# [Source material]
--- START ---

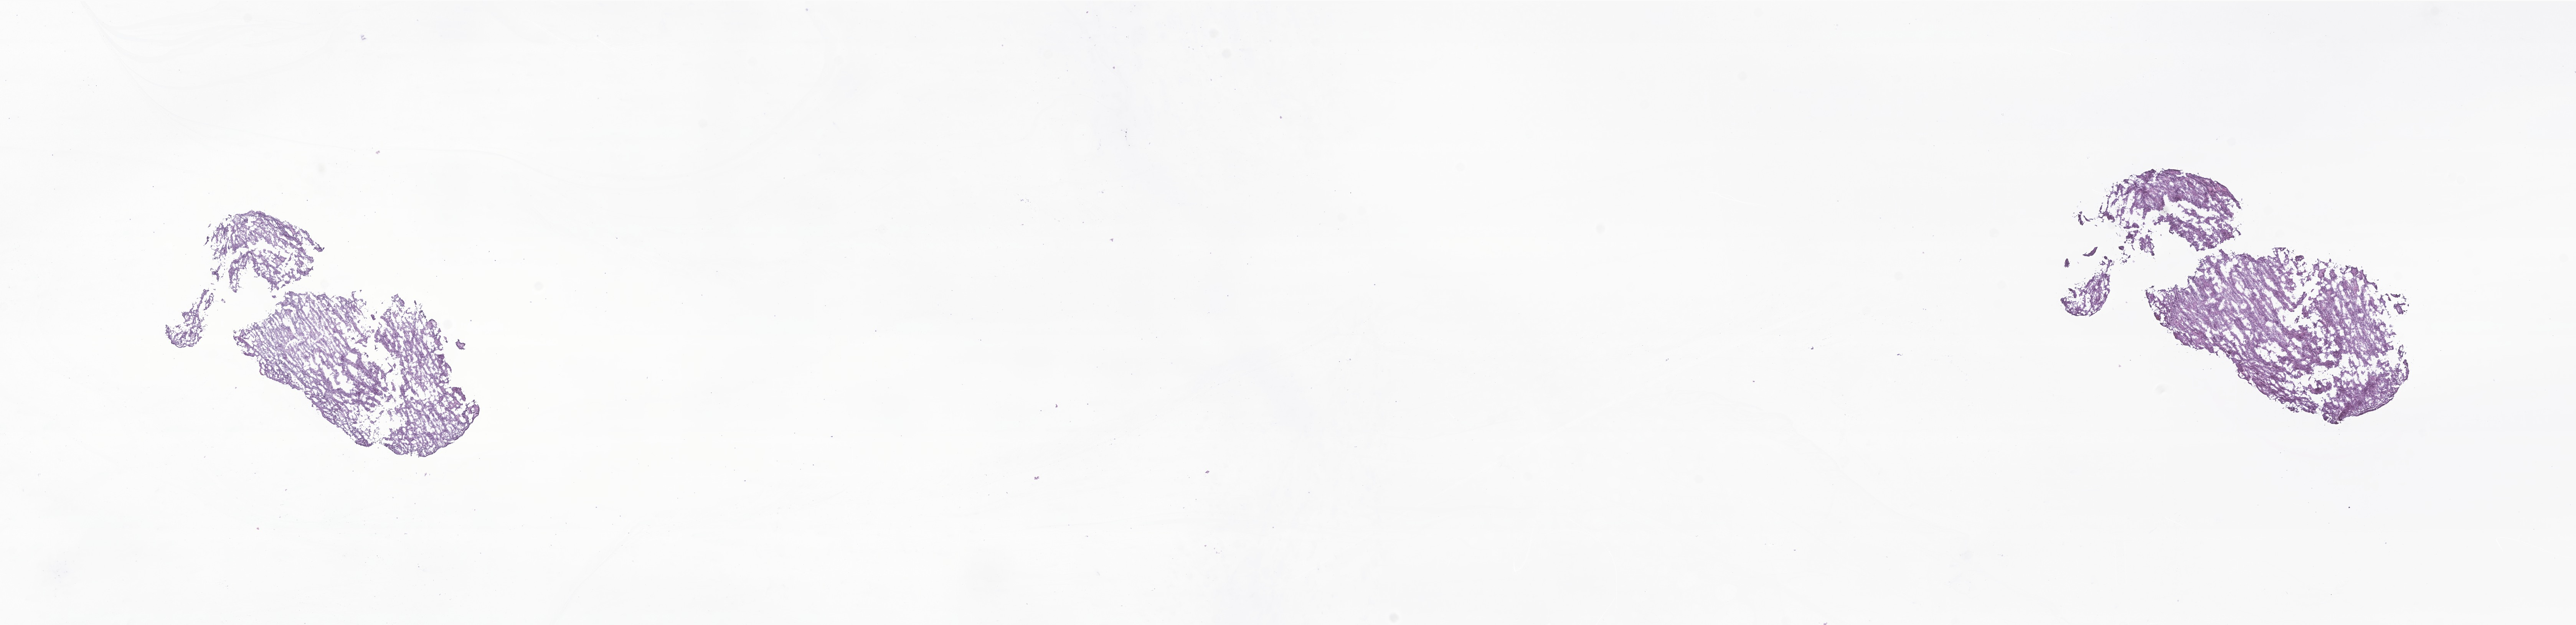
Whole-slide image, haematoxylin and eosin stain of tumor tissue from the innominate bone and/or sacrum and/or coccyx, shown as a low-resolution overview of the whole scanned area (about 28.3 x 6.9 mm), frozen section. Female patient, age 206 months (17 years 2 months).
- tissue or organ of origin (case record): pelvic bones, sacrum, coccyx and associated joints
- recorded diagnosis: Mesenchymal chondrosarcoma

--- END ---

# [Description of the task]
Every line of the data above should be quoted exactly. Omit the pictures.

# [Task answer]
Whole-slide image, haematoxylin and eosin stain of tumor tissue from the innominate bone and/or sacrum and/or coccyx, shown as a low-resolution overview of the whole scanned area (about 28.3 x 6.9 mm), frozen section. Female patient, age 206 months (17 years 2 months).
- tissue or organ of origin (case record): pelvic bones, sacrum, coccyx and associated joints
- recorded diagnosis: Mesenchymal chondrosarcoma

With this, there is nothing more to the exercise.